Zur Zeit ist das Online-Petitionssystem des deutschen Bundestags ein heißes Thema. Vor einigen Monaten gab es die Petition zur Einführung eines bedingungslosen Grundeinkommens, diese Woche „Keine Indizierung und Sperrung von Internetseiten“.
Grundsätzlich sind Petitionen ein sehr schwaches Kontrollmittel in einer repräsentativen Demokratie, und nicht als Element direkter Demokratie zu verstehen. Der konkrete Effekt ist, dass sich der Petitionsausschuss (wenn überhaupt) mit der Petition beschäftigt. Florian Holzhauer hält die Petition daher für „völlig sinnfrei“ – eine Haltung, der ich normalerweise geneigt bin zuzustimmen. Im konkreten Fall sehe ich jedoch ein positives Beispiel für Petitionen:
Florian reduziert die Petition darauf, welchen Einfluss ihre Bearbeitung im Bundestag hat. Zu recht kann in diese Viertelstunde mit Zur-Kenntnisnahme-Auswurf nicht viel Hoffnung gesetzt werden. Die Petition kann aber mehr. Ich wurde in den letzten Tagen von Menschen angeschrieben, von denen ich seit Jahren nichts gehört habe. Menschen, die sich nicht intensiv mit Internet oder Politik auseinandersetzen. Menschen, die trotzdem auf die Petition aufmerksam wurden und sie ihrem gesamten Adressbuch zugeschickt haben. Ich selbst habe einige Leute angeschrieben und mich mit ihnen über das Thema unterhalten. Das heißt, die Petition hat das Thema deutlich über die Netzpolitik-Kreise hinaus bekannt gemacht. Sie hat Menschen dazu gebracht, im echten Leben aktiv zu werden. Genau das, was Florian später in seinem Beitrag fordert: Aufklärungsarbeit und selbst aktiv werden. Das geht auch ohne Petition, aber anscheinend besser mit. Die Petition wurde auch schon gestern in der Bundestagsdebatte erwähnt – nicht viel, aber mehr als viele andere Petitionen schaffen. Und nicht zuletzt sind 50.000 Unterschriften in drei Tagen – in einem langsamen, registrierungspflichtigen System – wirklich beachtlich. Sie sind ein deutliches Zeichen dafür, dass Widerstand gegen den Gesetzesentwurf nicht aus den Reihen der Täter kommt.

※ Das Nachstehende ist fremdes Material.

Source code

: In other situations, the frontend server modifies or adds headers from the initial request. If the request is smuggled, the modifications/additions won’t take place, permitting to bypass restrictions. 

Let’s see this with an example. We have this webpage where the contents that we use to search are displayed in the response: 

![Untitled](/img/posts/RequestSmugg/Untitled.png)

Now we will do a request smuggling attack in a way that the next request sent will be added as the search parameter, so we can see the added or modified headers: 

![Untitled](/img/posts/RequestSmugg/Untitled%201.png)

Es ist leicht, ein Mittel für sinnfrei zu erklären. Es bringt vermutlich auch viele Leser für den Blog und den Ruf, gegen den Strom zu denken. Aber selbst wenn ein Mittel schwach ist – nichts tun ist schwächer. Und solange das schwache Mittel so leicht zu bedienen ist, sollte es auch genutzt werden. Ich gehe auch auf Demonstrationen, obwohl sie vermutlich nichts bringen. Volle Unterstützung hat Florian aber, wenn er schreibt: „Wenn meine Polemik hier wenigstens ein paar Nerds dazu bringt, sich mal zu überlegen was man sonst machen könnte, dann bin ich schon zufrieden.“ Die Petition mag Aufmerksamkeit generieren, die Welt wird sie ebensowenig ändern wie den Gesetzesentwurf verhindern. Sie ist ein Baustein, und könnte ein wichtiger werden. Wer sich wegen der drei Klicks schon als hinreichend aktiv geworden ansieht, leidet unter genau der Verblendung, die Florian kritisiert. Wer sich zu gut für die drei Klicks ist, leidet unter intellektuell vorgetragener Faulärschigkeit. Glücklicherweise bestreitet Florian nicht, feige und egoistisch zu sein.
Noch eine kleine inhaltliche Anmerkung: Florian kritisiert die Verwendung des Begriffs „indizieren“, da er ihn auf die BPjM bezieht. Der Begriff kann aber genauso allgemein als „auf eine Liste setzen“ verwendet werden. Die sprachliche Anlehnung an die BPjM-Liste ist inhaltlich durchaus gerechtfertigt, auch wenn sie umgangssprachlich klingt.